Reputation: 549
I have a list that contains multiple strings for each observation (see below).
[1] A, C, D
[2] P, O, E
[3] W, E, W
[4] S, B, W
I want to test if the strings contain certain substrings and if so, return the respective substring, in this example this would be either "A" or "B" (see desired outcome below). Each observation will only contain either one of the 2 substrings (A|B)
[1] A
[2] NA
[3] NA
[4] B
No I have made this attempt in solving it, but it seems very inefficient and also I do not get it to work. How could I solve it?
if (i == "A") {
type <- "A"
} else if { (i == "B")
type <- "B"
} else { type <- "NA"
}
Note: I will need to loop it through > 1000 observations
Upvotes: 6
Views: 26817
Reputation: 269441
Below we provide strapply and base solutions. The strapply
solution is very short but it will not work if the elements to be matched can be substrings of the target; however, they are not substrings in the question so it should work there. The base solution would work even in that case since it uses exact matches rather than regular expressions.

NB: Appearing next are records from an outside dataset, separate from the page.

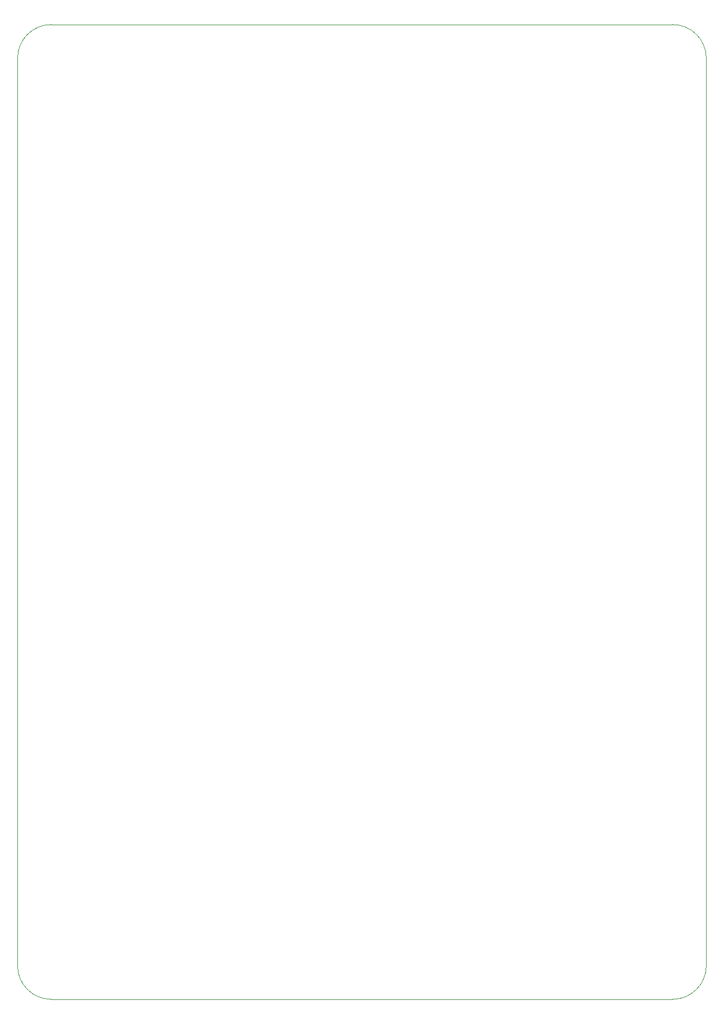
<source format=gbr>
%TF.GenerationSoftware,KiCad,Pcbnew,(6.0.4)*%
%TF.CreationDate,2022-04-15T04:49:28-07:00*%
%TF.ProjectId,main_board,6d61696e-5f62-46f6-9172-642e6b696361,rev?*%
%TF.SameCoordinates,Original*%
%TF.FileFunction,Profile,NP*%
%FSLAX46Y46*%
G04 Gerber Fmt 4.6, Leading zero omitted, Abs format (unit mm)*
G04 Created by KiCad (PCBNEW (6.0.4)) date 2022-04-15 04:49:28*
%MOMM*%
%LPD*%
G01*
G04 APERTURE LIST*
%TA.AperFunction,Profile*%
%ADD10C,0.100000*%
%TD*%
G04 APERTURE END LIST*
D10*
X22860000Y-15240000D02*
G75*
G03*
X17780000Y-20320000I0J-5080000D01*
G01*
X22860000Y-15240000D02*
X116840000Y-15240000D01*
X17780000Y-20320000D02*
X17780000Y-157480000D01*
X121920000Y-157480000D02*
X121920000Y-20320000D01*
X17780000Y-157480000D02*
G75*
G03*
X22860000Y-162560000I5080000J0D01*
G01*
X121920000Y-20320000D02*
G75*
G03*
X116840000Y-15240000I-5080000J0D01*
G01*
X22860000Y-162560000D02*
X116840000Y-162560000D01*
X116840000Y-162560000D02*
G75*
G03*
X121920000Y-157480000I0J5080000D01*
G01*
M02*

</source>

1) strapply (gsubfn) Use strapply
in gsubfn. Omit simplify=TRUE
if you want a list as output. [AB]
can be replaced with A|B
if need be.
library(gsubfn)
strapply(x, "[AB]", empty = NA, simplify = TRUE)
## [1] "A" NA NA "B"
2) base Split the input and for each element of the split Filter out the matches giving list L
. It may be that L
is sufficient for your needs but if not then the last line simplifies it to a vector and replaces zero length elements with NA.
L <- lapply(strsplit(x, ", "), Filter, f = function(x) x %in% c("A", "B"))
unlist(replace(L, !lengths(L), NA))
## [1] "A" NA NA "B"
x <- c("A, C, D", "P, O, E", "W, E, W", "S, B, W")
Upvotes: 2
Reputation: 214927
Assume you have a vector of characters, you can use stringr::str_extract
for this purpose:
s <- c('A, C, D', 'P, O, E', 'W, E, W', 'S, B, W')
s
# [1] "A, C, D" "P, O, E" "W, E, W" "S, B, W"
stringr::str_extract(s, 'A|B')
# [1] "A" NA NA "B"
If a word match is preferred, use word boundaries \\b
:
stringr::str_extract(s, '\\b(A|B)\\b')
# [1] "A" NA NA "B"
If substring is defined by ", "
, you can use this regex (?<=^|, )(A|B)(?=,|$)
:
# use the test case from G.Grothendieck
stringr::str_extract(c("A.A, C", "D, B"), '(?<=^|, )(A|B)(?=,|$)')
# [1] NA "B"
Upvotes: 7
Reputation: 28675
In Base R you can loop over the strings to detect and assign them to an output with [
and <-
([<-
).
invec <- c(
'A, C, D',
'P, O, E',
'W, E, W',
'S, B, W')
out <- rep(NA, length(invec))
for(x in c('A', 'B')) out[grep(x, invec)] <- x
out
#[1] "A" NA NA "B"
Upvotes: 0
Reputation: 764
If you want to end up with a list, you could use this:
library(magrittr)
x = list(
c("A", "C", "D"),
c("P", "O", "E"),
c("W", "E", "W"),
c("S", "B", "W")
)
myFunction <- function(x){
x1 <- paste0(x, collapse = "")
ifelse(stringr::str_detect(x1 , "A|B"), stringr::str_extract(x1, "A|B"), NA)
}
x %>% purrr::map(~ myFunction(.))
Upvotes: 0
Reputation: 2753
without using a package and working only with vectors:
vec <- c('A, C, D',
'P, O, E',
'W, E, W',
'S, B, W')
ifelse(grepl('A', vec), 'A', ifelse(grepl('B', vec), 'B', NA))
You can simplify this further but I left it in the expanded form so you can see how it works.